§ Work request: A verbatim reproduction of the lines below, from the line containing "Kurze Trockenprogramme" through the line containing "Maßnahmen ergreifst, kannst", both ends included, is the whole required output.

*** Supplied entries Section Begins ***

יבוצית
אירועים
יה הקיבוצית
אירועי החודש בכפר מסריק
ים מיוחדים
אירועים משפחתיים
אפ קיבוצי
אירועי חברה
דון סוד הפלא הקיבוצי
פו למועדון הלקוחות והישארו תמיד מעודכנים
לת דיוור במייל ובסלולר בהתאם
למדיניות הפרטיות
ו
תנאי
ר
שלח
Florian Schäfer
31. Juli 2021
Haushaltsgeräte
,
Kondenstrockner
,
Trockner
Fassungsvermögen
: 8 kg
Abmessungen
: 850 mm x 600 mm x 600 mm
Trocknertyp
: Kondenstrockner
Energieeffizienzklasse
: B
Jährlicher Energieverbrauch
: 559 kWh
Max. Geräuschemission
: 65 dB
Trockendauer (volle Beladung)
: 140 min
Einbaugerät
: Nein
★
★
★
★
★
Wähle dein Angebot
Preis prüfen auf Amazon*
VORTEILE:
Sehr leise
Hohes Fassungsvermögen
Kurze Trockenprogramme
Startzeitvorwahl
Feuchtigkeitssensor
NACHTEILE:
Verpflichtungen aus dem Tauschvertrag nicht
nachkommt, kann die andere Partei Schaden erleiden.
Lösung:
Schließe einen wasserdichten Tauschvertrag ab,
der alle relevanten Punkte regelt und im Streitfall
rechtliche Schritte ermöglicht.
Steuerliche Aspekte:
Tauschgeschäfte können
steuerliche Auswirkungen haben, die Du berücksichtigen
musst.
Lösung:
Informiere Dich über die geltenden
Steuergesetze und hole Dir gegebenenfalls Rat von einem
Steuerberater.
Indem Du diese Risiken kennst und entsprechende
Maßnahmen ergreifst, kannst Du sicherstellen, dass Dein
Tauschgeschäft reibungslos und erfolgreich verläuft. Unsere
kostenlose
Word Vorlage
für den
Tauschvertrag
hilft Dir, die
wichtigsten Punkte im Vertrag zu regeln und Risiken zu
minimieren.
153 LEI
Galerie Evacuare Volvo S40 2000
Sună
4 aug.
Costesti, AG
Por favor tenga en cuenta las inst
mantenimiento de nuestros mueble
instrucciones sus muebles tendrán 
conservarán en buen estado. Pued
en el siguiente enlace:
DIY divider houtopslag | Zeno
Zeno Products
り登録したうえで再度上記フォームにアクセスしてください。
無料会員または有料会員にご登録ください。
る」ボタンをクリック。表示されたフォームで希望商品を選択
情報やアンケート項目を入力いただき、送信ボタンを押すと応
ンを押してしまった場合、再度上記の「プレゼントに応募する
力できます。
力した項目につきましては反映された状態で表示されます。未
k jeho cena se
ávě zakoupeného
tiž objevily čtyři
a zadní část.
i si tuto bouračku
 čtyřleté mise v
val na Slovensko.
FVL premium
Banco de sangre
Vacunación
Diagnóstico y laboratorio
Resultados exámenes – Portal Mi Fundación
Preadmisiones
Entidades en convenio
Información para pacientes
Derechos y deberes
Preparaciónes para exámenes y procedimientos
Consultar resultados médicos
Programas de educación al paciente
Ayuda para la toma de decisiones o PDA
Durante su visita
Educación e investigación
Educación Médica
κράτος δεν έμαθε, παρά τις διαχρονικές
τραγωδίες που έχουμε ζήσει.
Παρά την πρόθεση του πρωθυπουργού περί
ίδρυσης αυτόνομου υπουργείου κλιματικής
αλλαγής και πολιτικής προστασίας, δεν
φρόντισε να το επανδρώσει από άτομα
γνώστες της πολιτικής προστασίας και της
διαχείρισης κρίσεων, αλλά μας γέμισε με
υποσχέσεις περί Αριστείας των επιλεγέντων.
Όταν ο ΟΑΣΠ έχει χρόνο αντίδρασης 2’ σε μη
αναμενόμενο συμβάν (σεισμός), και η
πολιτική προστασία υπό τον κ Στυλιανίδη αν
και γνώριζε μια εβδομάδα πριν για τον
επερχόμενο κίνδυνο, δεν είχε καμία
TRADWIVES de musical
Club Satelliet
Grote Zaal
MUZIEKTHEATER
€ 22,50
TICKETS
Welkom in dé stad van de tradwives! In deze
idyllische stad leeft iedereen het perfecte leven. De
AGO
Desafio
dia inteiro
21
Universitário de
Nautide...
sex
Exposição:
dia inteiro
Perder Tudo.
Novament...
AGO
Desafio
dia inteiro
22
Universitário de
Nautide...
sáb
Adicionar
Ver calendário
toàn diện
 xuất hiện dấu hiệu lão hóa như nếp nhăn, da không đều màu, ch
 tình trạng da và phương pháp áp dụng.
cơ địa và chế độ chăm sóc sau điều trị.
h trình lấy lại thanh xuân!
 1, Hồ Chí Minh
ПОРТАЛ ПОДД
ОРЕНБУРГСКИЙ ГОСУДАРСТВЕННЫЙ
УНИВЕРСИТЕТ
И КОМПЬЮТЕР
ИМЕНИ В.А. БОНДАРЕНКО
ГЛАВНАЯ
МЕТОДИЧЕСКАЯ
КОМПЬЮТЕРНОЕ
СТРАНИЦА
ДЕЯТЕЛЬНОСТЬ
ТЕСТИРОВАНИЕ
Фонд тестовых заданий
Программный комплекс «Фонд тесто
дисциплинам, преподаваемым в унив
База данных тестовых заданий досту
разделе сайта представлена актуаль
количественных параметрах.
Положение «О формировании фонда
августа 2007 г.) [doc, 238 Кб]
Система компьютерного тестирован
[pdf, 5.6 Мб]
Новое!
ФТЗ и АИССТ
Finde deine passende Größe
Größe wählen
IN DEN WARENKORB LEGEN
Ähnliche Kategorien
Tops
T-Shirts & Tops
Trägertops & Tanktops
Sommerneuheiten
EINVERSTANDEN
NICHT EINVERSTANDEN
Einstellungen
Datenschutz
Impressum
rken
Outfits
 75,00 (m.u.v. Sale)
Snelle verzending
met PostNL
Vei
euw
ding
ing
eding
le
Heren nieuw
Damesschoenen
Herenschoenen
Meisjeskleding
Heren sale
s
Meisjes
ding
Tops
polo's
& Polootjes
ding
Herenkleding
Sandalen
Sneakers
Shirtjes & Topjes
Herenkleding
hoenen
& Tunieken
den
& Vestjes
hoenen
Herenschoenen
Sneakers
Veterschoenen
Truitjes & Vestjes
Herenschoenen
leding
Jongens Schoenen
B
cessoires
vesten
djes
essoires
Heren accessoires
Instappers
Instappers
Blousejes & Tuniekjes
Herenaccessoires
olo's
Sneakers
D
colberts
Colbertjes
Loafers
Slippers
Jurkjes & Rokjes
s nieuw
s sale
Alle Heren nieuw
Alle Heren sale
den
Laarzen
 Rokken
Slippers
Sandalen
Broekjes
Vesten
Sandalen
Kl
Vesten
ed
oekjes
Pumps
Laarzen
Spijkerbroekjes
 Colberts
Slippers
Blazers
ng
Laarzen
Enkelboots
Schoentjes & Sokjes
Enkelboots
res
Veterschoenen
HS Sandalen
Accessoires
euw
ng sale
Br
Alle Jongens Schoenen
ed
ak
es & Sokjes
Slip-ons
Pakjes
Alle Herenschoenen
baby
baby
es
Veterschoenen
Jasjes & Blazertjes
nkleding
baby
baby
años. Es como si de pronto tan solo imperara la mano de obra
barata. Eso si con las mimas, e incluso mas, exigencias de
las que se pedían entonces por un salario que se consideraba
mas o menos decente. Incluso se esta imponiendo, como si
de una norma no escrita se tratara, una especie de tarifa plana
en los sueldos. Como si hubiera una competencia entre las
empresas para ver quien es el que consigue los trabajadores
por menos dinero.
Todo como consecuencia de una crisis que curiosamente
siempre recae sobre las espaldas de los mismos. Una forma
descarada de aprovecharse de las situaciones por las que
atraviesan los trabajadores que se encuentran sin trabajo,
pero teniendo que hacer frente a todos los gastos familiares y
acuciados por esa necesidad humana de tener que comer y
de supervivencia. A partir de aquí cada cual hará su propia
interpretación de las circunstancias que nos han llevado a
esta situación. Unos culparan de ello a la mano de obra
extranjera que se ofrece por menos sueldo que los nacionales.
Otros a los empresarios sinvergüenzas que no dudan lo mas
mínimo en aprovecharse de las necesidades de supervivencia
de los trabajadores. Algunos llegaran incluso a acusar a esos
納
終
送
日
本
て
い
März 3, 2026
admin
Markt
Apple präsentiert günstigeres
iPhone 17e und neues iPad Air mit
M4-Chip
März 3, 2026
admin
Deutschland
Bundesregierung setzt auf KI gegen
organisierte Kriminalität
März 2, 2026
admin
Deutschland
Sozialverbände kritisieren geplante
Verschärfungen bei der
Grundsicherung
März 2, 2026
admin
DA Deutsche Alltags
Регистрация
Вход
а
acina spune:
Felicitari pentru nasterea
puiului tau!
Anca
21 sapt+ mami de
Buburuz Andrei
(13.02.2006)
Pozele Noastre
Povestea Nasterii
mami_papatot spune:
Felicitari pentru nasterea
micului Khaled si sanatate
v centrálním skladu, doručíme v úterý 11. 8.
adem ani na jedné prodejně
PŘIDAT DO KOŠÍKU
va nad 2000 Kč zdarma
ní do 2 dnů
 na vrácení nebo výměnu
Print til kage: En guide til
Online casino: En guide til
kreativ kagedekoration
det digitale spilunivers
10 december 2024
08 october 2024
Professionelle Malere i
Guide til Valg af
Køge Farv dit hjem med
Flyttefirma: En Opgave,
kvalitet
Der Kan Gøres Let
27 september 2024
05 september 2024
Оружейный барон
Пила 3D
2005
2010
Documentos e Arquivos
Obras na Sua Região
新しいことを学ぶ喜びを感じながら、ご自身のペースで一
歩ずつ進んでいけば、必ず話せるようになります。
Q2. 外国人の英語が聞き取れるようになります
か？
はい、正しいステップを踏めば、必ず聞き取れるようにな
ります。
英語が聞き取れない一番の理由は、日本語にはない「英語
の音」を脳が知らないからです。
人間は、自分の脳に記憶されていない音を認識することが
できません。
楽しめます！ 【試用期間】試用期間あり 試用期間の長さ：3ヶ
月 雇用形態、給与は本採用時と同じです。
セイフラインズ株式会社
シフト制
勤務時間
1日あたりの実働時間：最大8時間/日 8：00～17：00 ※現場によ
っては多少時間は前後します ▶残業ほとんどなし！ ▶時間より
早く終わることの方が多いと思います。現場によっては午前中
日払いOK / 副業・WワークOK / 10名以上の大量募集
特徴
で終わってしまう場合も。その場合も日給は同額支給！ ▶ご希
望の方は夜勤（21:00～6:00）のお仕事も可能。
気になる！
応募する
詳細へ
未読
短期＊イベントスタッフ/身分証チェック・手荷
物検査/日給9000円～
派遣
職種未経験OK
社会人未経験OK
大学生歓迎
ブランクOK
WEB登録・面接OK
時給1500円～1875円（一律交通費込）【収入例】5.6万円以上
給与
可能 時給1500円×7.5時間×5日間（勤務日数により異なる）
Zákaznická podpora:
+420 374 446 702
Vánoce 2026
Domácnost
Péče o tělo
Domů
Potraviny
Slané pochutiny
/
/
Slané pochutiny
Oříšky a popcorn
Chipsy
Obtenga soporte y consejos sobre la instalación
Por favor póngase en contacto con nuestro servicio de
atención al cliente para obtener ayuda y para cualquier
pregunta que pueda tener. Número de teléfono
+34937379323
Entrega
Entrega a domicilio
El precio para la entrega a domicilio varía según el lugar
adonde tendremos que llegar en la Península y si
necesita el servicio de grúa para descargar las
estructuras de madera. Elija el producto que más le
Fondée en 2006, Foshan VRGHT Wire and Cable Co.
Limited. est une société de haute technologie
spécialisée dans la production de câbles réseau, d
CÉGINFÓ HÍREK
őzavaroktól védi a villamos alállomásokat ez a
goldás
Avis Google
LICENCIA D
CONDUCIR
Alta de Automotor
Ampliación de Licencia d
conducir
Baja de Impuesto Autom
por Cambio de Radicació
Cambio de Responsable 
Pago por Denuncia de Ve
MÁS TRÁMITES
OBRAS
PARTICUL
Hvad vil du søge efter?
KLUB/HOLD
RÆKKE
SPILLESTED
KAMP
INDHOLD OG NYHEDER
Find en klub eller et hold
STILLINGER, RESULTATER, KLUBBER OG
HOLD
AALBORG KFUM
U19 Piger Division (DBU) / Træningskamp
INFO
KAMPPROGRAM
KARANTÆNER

*** Supplied entries Section Ends ***

§ Exercise response:
Kurze Trockenprogramme
Startzeitvorwahl
Feuchtigkeitssensor
NACHTEILE:
Verpflichtungen aus dem Tauschvertrag nicht
nachkommt, kann die andere Partei Schaden erleiden.
Lösung:
Schließe einen wasserdichten Tauschvertrag ab,
der alle relevanten Punkte regelt und im Streitfall
rechtliche Schritte ermöglicht.
Steuerliche Aspekte:
Tauschgeschäfte können
steuerliche Auswirkungen haben, die Du berücksichtigen
musst.
Lösung:
Informiere Dich über die geltenden
Steuergesetze und hole Dir gegebenenfalls Rat von einem
Steuerberater.
Indem Du diese Risiken kennst und entsprechende
Maßnahmen ergreifst, kannst Du sicherstellen, dass Dein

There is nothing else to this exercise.